BEGIN
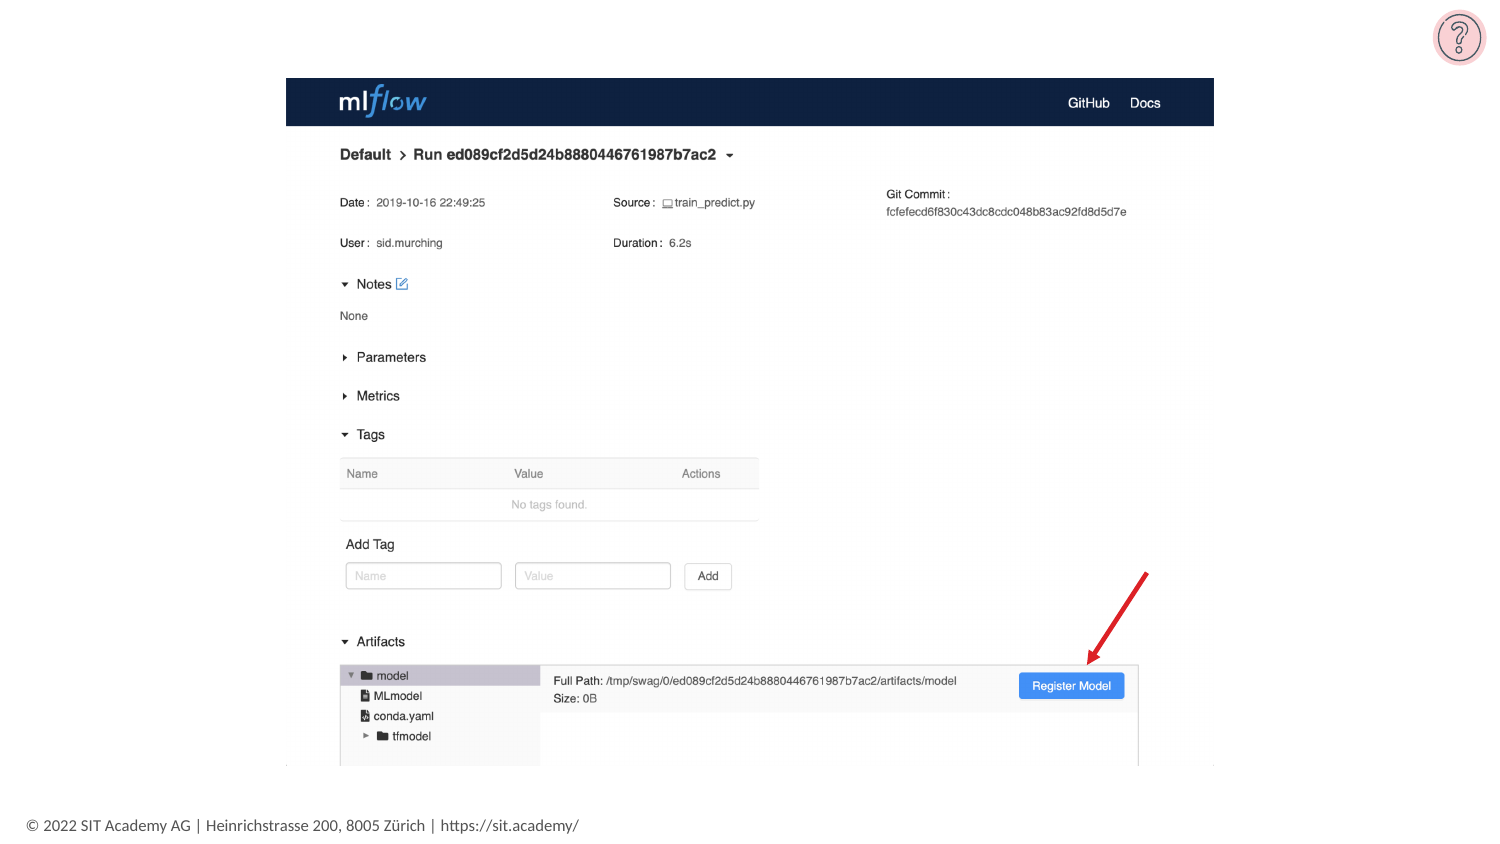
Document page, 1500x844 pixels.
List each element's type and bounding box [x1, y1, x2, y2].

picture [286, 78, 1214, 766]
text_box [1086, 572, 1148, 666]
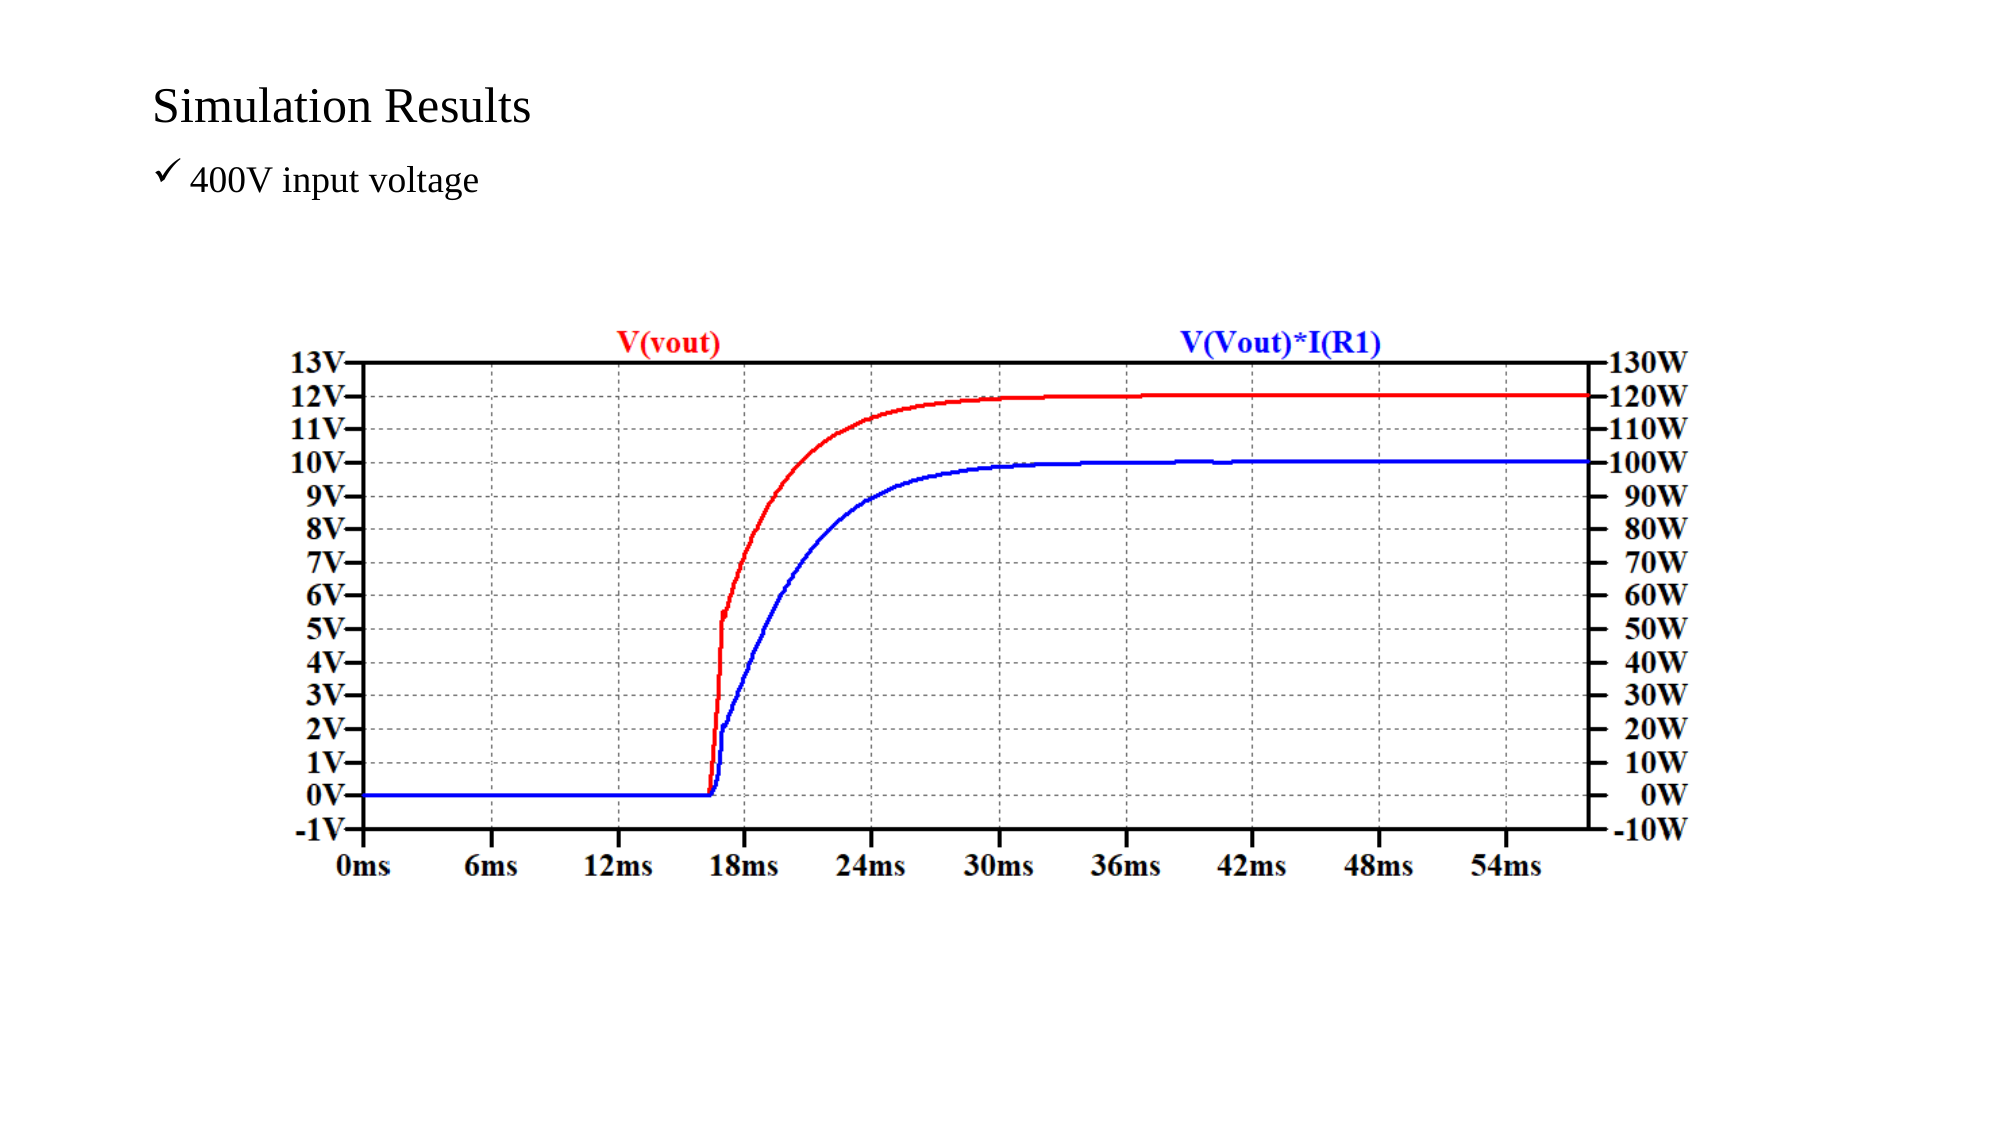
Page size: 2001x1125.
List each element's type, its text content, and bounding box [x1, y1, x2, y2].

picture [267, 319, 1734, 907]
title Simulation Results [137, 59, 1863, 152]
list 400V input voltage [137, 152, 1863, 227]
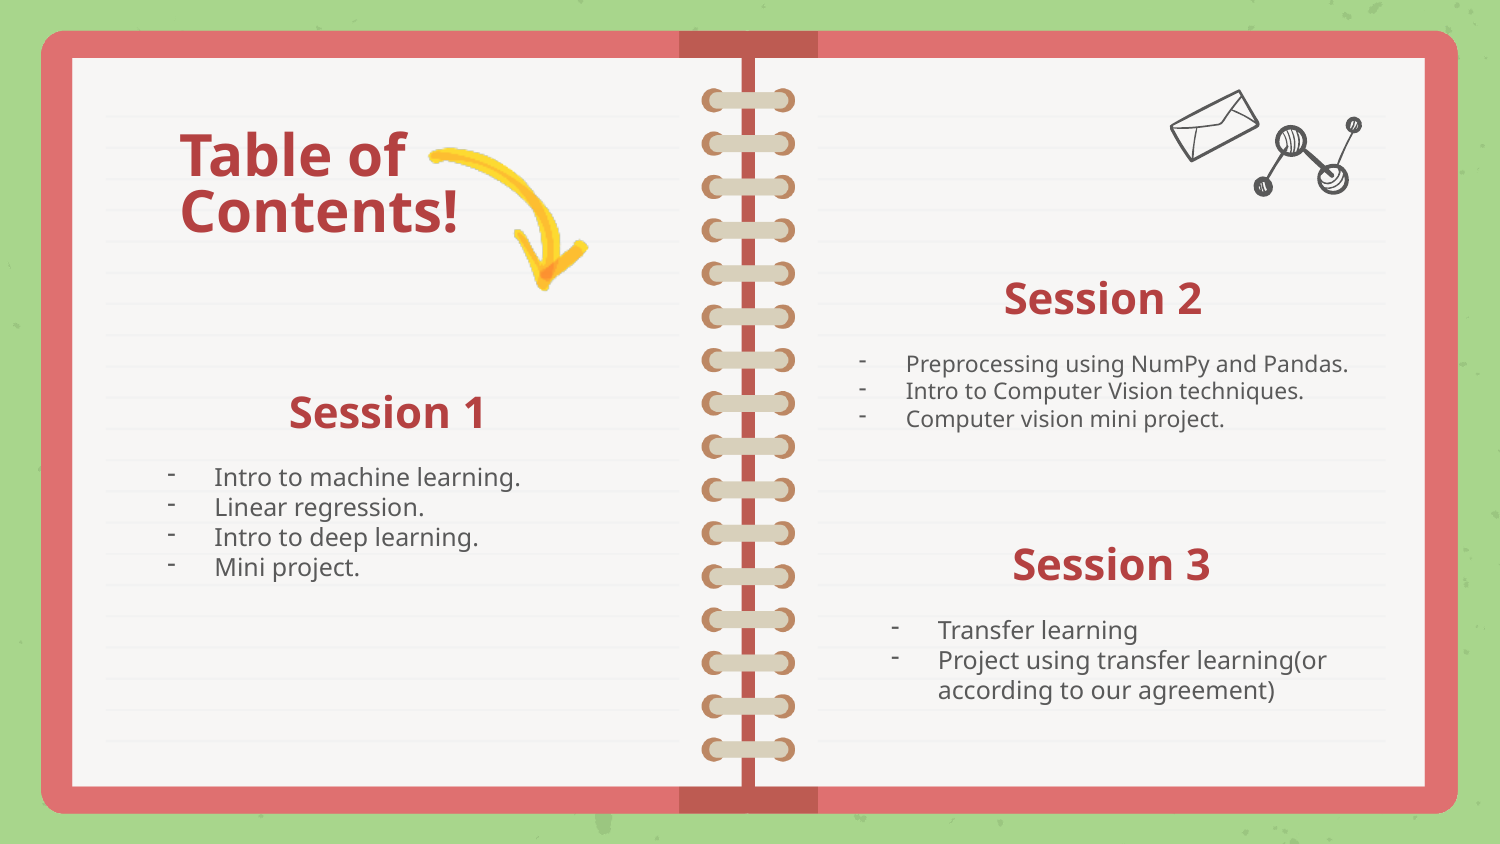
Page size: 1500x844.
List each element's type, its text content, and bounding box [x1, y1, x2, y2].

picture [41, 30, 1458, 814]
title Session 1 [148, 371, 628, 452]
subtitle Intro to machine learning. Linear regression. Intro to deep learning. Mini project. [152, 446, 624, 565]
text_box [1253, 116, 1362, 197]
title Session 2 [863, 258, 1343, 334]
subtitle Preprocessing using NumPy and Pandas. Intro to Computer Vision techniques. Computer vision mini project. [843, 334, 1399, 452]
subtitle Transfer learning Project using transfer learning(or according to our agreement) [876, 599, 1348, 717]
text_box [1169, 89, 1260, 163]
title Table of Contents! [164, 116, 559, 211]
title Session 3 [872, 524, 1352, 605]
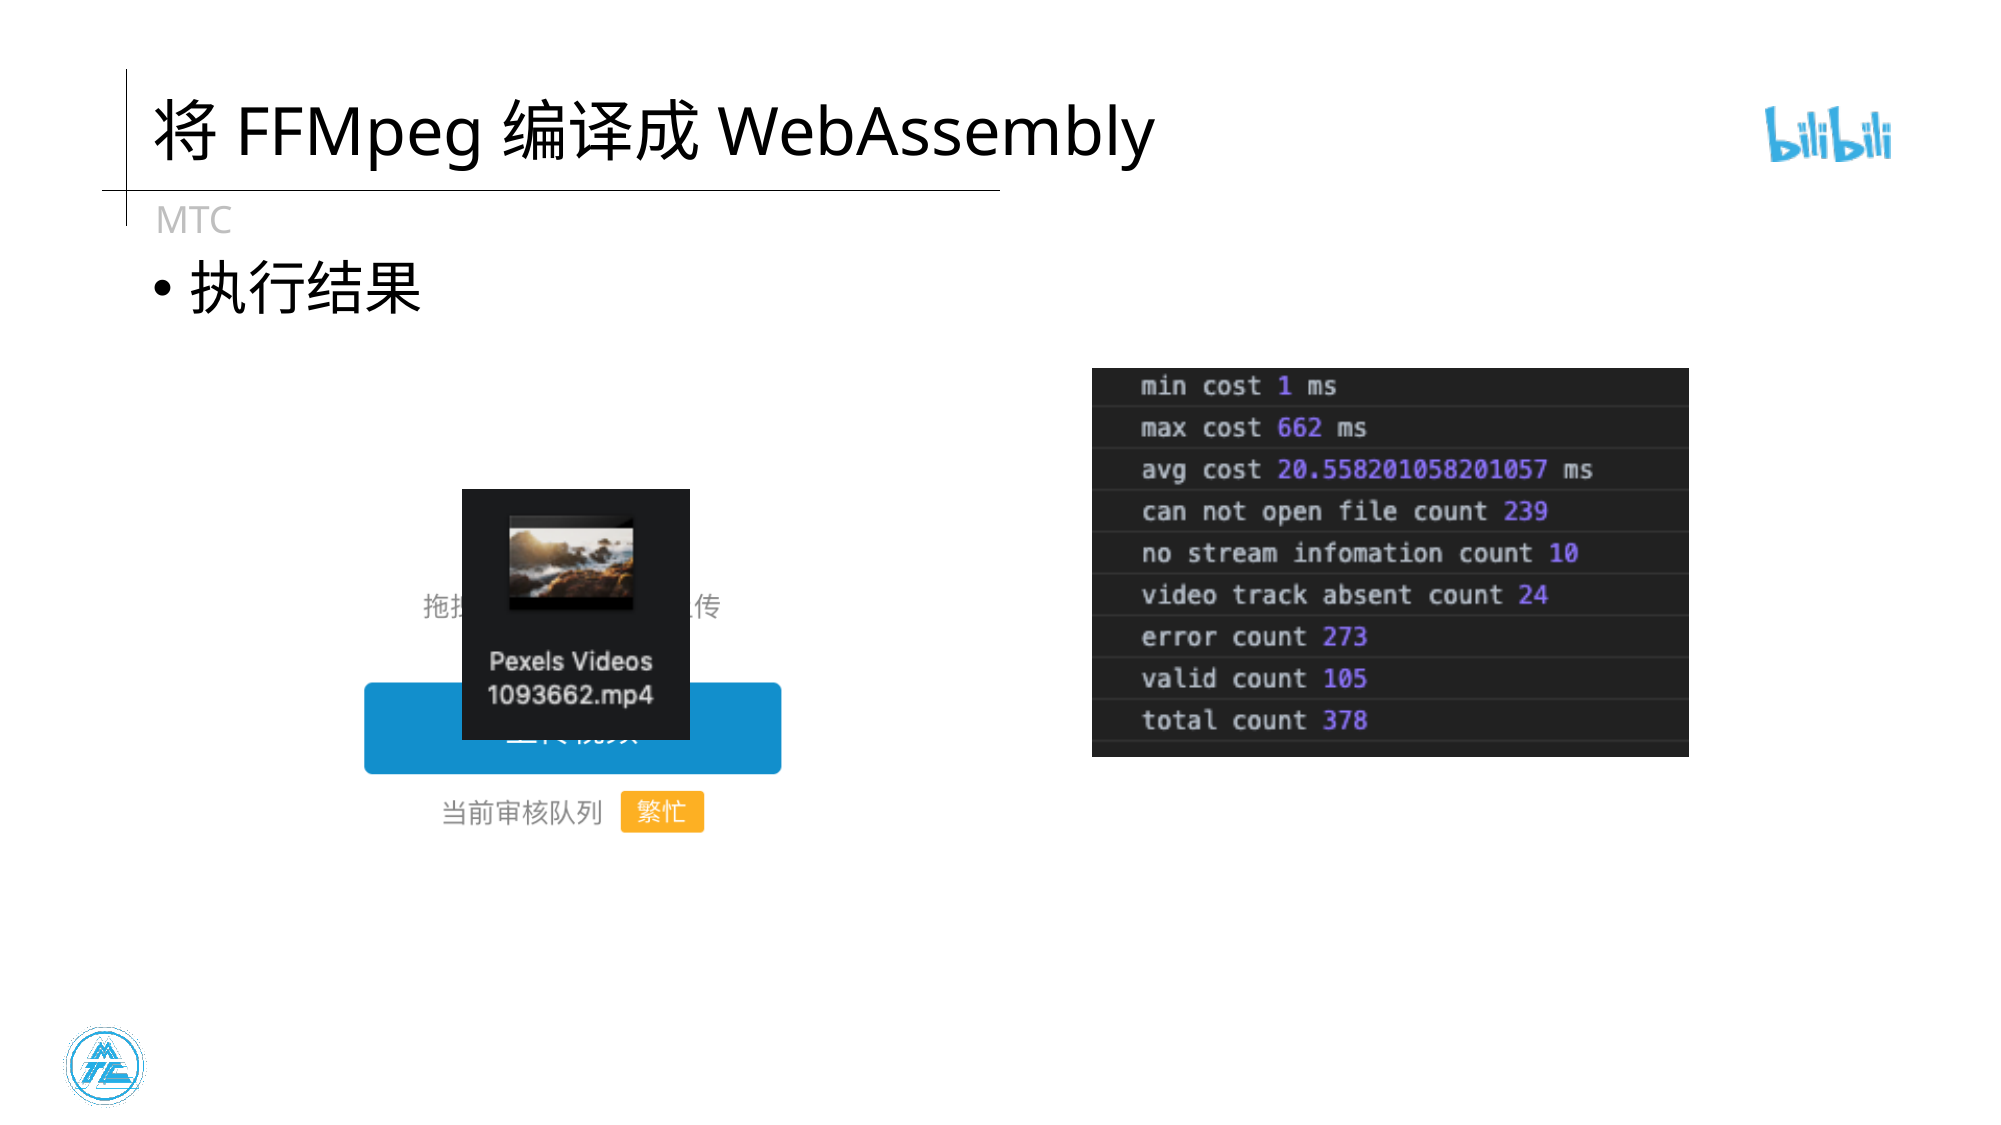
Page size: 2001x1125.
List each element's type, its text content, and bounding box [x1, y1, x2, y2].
END
**AIM OF THE TASK:**
Transcribe all of the listing precisely. The images stay out of it.

**FINAL ANSWER:**
Document page, 1500x844 pixels.
List each element's type and bounding box [x1, y1, x2, y2].

picture [286, 78, 1214, 766]
text_box [1086, 572, 1148, 666]
Page size: 2001x1125.
List each element's type, its text content, and bounding box [x1, y1, x2, y2].

picture [267, 319, 1734, 907]
title Simulation Results [137, 59, 1863, 152]
list 400V input voltage [137, 152, 1863, 227]
Page size: 1500x844.
List each element's type, its text content, and bounding box [x1, y1, x2, y2].

picture [41, 30, 1458, 814]
title Session 1 [148, 371, 628, 452]
subtitle Intro to machine learning. Linear regression. Intro to deep learning. Mini project. [152, 446, 624, 565]
text_box [1253, 116, 1362, 197]
title Session 2 [863, 258, 1343, 334]
subtitle Preprocessing using NumPy and Pandas. Intro to Computer Vision techniques. Computer vision mini project. [843, 334, 1399, 452]
subtitle Transfer learning Project using transfer learning(or according to our agreement) [876, 599, 1348, 717]
text_box [1169, 89, 1260, 163]
title Table of Contents! [164, 116, 559, 211]
title Session 3 [872, 524, 1352, 605]
Page size: 2001x1125.
List each element's type, its text content, and bounding box [x1, y1, x2, y2].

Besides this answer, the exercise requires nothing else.